Within its tourism sector, Tanzania’s two main income-generating activities are photo safaris and sport hunting. Sport hunting – or trophy hunting – in particular has become a billion-dollar, profit-driven industry; and is one of the largest and most lucrative of its kind in Africa. Between 2008 and 2011, trophy hunting contributed US $75 million to Tanzania’s economy (New York Times, 17.03.2013).

Nevertheless, hunting in Tanzania has long been synonymous with government corruption. For years, the activity has largely been controlled by a network of elite politicians, who have consistently exploited their positions of power to retain preferential access to the country’s lucrative hunting blocs for financial gain, sometimes at the expense of legitimate organisations (ISS, 21.08.2013).

However, the appointment of a new Minister for Natural Resources and Tourism, Hamis Kigwangalla, appears to have signalled an end to this trend.
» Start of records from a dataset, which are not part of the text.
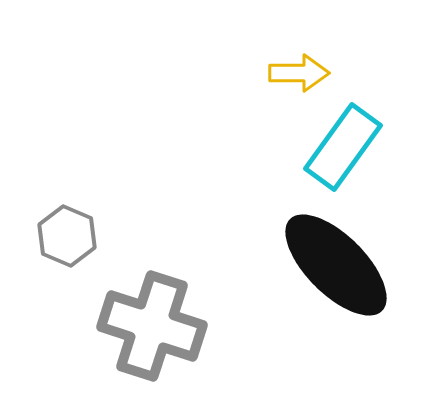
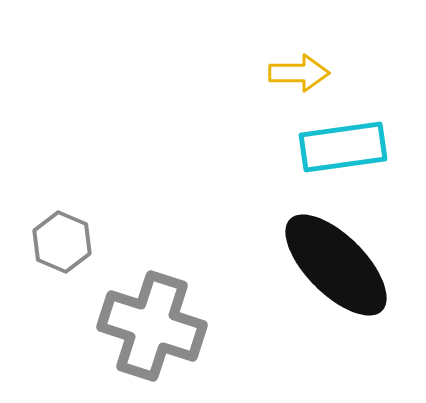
cyan rectangle: rotated 46 degrees clockwise
gray hexagon: moved 5 px left, 6 px down
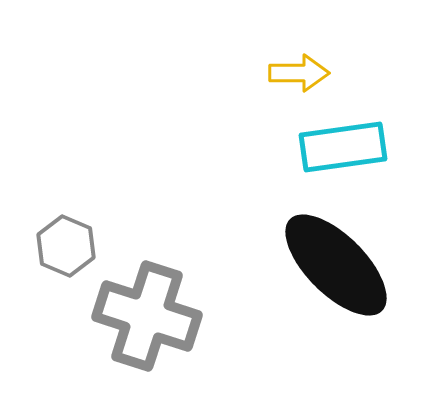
gray hexagon: moved 4 px right, 4 px down
gray cross: moved 5 px left, 10 px up
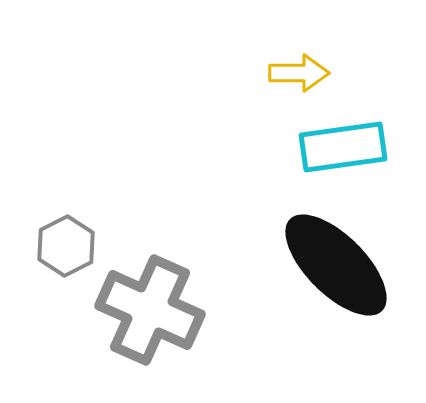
gray hexagon: rotated 10 degrees clockwise
gray cross: moved 3 px right, 6 px up; rotated 6 degrees clockwise
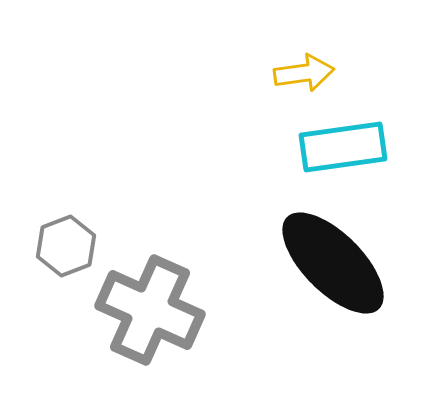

Having only been in post for six months, Kigwangalla has made clear his intentions to overhaul the sector, already making plans to replace the current – and easily manipulated – hunting bloc allocation process.

While Kigwangalla’s perceived anti-corruption crusade appears to be a step in the right direction; i.e. used to increase transparency and competition within the industry, in the short term any change in how the sport hunting industry is governed and operated is likely to bring instability and uncertainty to Tanzania’s tourism sector.